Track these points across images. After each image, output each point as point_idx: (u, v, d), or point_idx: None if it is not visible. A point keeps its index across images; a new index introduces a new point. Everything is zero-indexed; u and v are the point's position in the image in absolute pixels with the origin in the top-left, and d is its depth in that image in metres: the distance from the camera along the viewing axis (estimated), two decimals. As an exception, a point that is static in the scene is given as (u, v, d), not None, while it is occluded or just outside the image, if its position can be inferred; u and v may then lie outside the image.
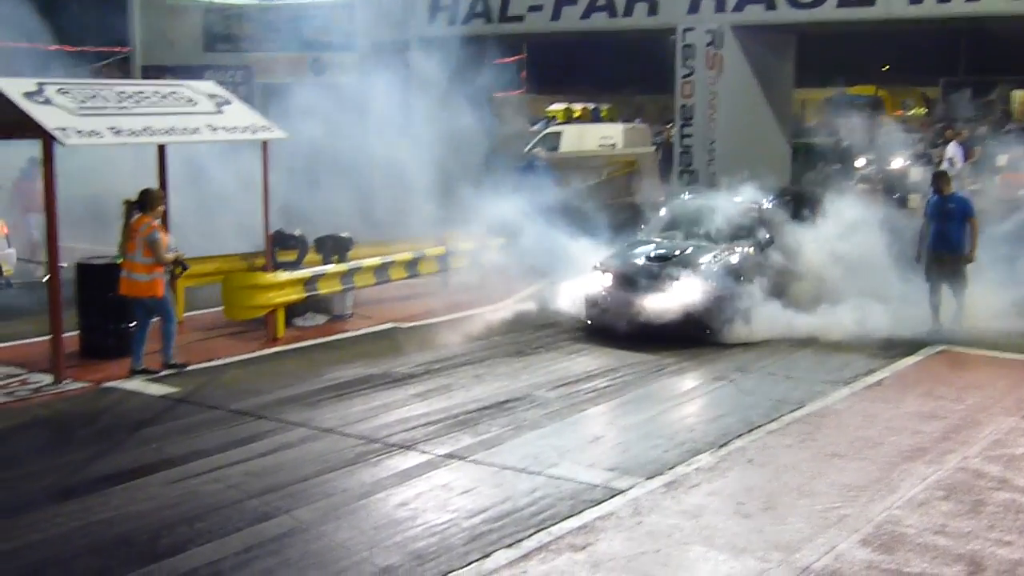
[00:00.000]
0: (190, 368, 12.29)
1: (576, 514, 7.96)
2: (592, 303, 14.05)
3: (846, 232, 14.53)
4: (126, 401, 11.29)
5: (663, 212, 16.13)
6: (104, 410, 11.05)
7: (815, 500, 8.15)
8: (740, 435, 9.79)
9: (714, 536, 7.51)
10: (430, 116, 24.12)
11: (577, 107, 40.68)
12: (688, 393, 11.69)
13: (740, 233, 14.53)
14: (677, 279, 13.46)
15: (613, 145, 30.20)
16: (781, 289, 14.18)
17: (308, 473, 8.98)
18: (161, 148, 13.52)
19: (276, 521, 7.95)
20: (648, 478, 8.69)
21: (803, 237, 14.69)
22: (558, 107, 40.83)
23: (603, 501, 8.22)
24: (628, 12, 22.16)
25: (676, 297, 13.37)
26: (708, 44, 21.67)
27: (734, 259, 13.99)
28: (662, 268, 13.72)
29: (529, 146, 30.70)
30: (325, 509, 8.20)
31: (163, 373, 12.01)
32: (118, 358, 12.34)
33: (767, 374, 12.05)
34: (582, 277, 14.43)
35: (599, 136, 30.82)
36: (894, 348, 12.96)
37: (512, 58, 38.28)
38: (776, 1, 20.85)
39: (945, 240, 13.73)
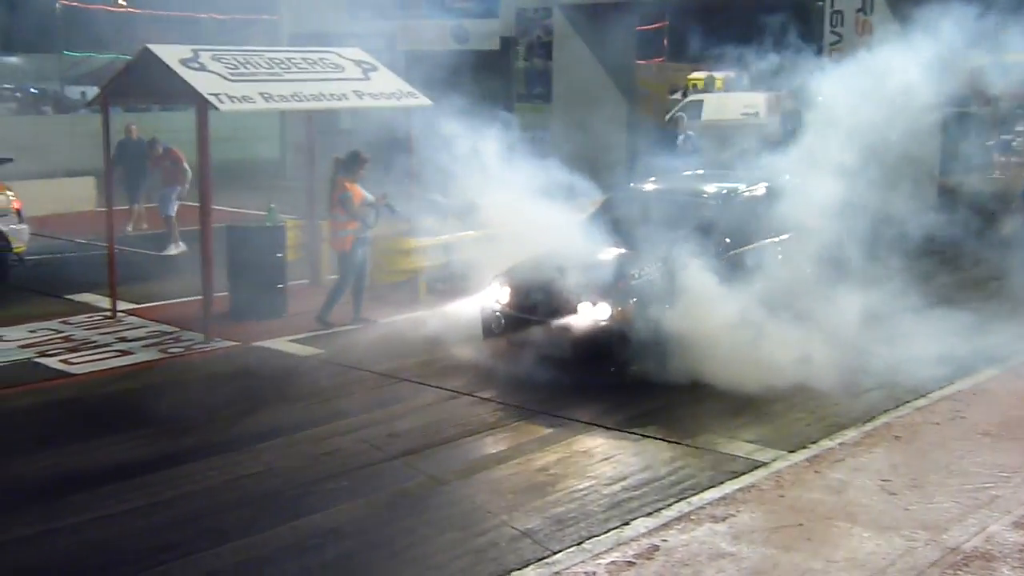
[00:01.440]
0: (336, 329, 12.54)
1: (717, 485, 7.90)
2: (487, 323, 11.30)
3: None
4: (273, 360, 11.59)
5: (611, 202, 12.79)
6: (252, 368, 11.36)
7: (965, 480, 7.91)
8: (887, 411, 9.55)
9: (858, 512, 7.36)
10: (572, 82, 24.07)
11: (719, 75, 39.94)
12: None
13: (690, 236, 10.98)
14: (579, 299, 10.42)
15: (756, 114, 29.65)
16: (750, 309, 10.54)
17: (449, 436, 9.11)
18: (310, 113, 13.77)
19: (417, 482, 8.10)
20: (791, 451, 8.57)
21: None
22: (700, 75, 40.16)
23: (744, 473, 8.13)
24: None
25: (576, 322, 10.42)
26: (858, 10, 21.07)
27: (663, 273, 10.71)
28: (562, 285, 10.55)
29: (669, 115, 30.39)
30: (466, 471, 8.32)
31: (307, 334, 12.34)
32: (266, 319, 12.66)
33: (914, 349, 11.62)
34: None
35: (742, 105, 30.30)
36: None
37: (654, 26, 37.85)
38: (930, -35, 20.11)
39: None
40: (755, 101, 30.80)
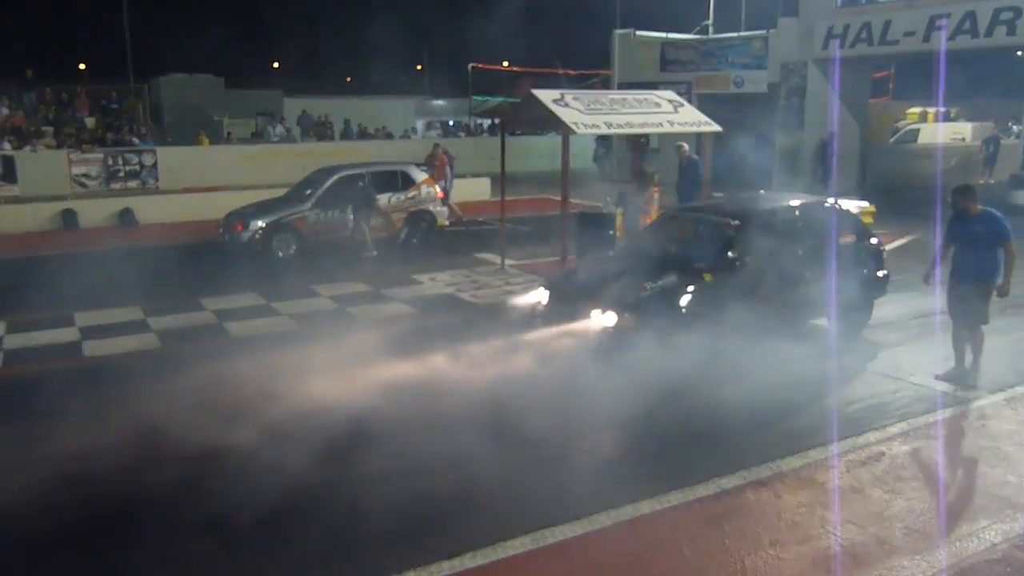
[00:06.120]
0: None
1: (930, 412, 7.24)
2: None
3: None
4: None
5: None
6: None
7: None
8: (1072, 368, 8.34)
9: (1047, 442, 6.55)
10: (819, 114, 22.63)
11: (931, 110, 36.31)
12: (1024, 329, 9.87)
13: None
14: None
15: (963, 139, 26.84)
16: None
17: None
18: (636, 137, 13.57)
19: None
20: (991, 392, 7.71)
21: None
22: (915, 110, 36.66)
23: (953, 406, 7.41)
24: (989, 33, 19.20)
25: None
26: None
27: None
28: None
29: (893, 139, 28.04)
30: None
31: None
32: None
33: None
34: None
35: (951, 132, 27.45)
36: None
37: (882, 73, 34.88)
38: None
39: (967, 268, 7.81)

→ **TASK REQUIREMENTS**
Write the listing out in full, exactly; no images.

→ **TASK ANSWER**
Track these points across images. After each image, output each point as point_idx: (u, v, d), or point_idx: None if it is not visible. A point keeps its index across images; a new index introduces a new point. Everything is zero-indexed; u and v are the point's position in the image in absolute pixels with the origin in the top-left, and d is its depth in that image in metres: the distance from the camera along the viewing axis (estimated), two decimals. As an exception, a point that is static in the scene is given as (u, v, d), not None, while it is occluded or just outside the image, if its position can be inferred; u and v may then lie outside the image.
[00:00.000]
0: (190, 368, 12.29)
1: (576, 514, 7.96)
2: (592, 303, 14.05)
3: (846, 232, 14.53)
4: (126, 401, 11.29)
5: (663, 212, 16.13)
6: (104, 410, 11.05)
7: (815, 500, 8.15)
8: (740, 435, 9.79)
9: (714, 536, 7.51)
10: (430, 116, 24.12)
11: (577, 107, 40.68)
12: (688, 393, 11.69)
13: (740, 233, 14.53)
14: (677, 279, 13.46)
15: (613, 145, 30.20)
16: (781, 289, 14.18)
17: (308, 473, 8.98)
18: (161, 148, 13.52)
19: (276, 521, 7.95)
20: (648, 478, 8.69)
21: (803, 237, 14.69)
22: (558, 107, 40.83)
23: (603, 501, 8.22)
24: (628, 12, 22.16)
25: (676, 297, 13.37)
26: (708, 44, 21.67)
27: (734, 259, 13.99)
28: (662, 268, 13.72)
29: (529, 146, 30.70)
30: (325, 509, 8.20)
31: (163, 373, 12.01)
32: (118, 358, 12.34)
33: (767, 374, 12.05)
34: (582, 277, 14.43)
35: (599, 136, 30.82)
36: (894, 348, 12.96)
37: (512, 58, 38.28)
38: (776, 1, 20.85)
39: (945, 240, 13.73)
[00:01.440]
0: (336, 329, 12.54)
1: (717, 485, 7.90)
2: (487, 323, 11.30)
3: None
4: (273, 360, 11.59)
5: (611, 202, 12.79)
6: (252, 368, 11.36)
7: (965, 480, 7.91)
8: (887, 411, 9.55)
9: (858, 512, 7.36)
10: (572, 82, 24.07)
11: (719, 75, 39.94)
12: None
13: (690, 236, 10.98)
14: (579, 299, 10.42)
15: (756, 114, 29.65)
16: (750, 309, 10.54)
17: (449, 436, 9.11)
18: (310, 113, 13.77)
19: (417, 482, 8.10)
20: (791, 451, 8.57)
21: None
22: (700, 75, 40.16)
23: (744, 473, 8.13)
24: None
25: (576, 322, 10.42)
26: (858, 10, 21.07)
27: (663, 273, 10.71)
28: (562, 285, 10.55)
29: (669, 115, 30.39)
30: (466, 471, 8.32)
31: (307, 334, 12.34)
32: (266, 319, 12.66)
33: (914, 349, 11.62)
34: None
35: (742, 105, 30.30)
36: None
37: (654, 26, 37.85)
38: (930, -35, 20.11)
39: None
40: (755, 101, 30.80)
[00:06.120]
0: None
1: (930, 412, 7.24)
2: None
3: None
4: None
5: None
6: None
7: None
8: (1072, 368, 8.34)
9: (1047, 442, 6.55)
10: (819, 114, 22.63)
11: (931, 110, 36.31)
12: (1024, 329, 9.87)
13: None
14: None
15: (963, 139, 26.84)
16: None
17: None
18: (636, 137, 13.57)
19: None
20: (991, 392, 7.71)
21: None
22: (915, 110, 36.66)
23: (953, 406, 7.41)
24: (989, 33, 19.20)
25: None
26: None
27: None
28: None
29: (893, 139, 28.04)
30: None
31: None
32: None
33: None
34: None
35: (951, 132, 27.45)
36: None
37: (882, 73, 34.88)
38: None
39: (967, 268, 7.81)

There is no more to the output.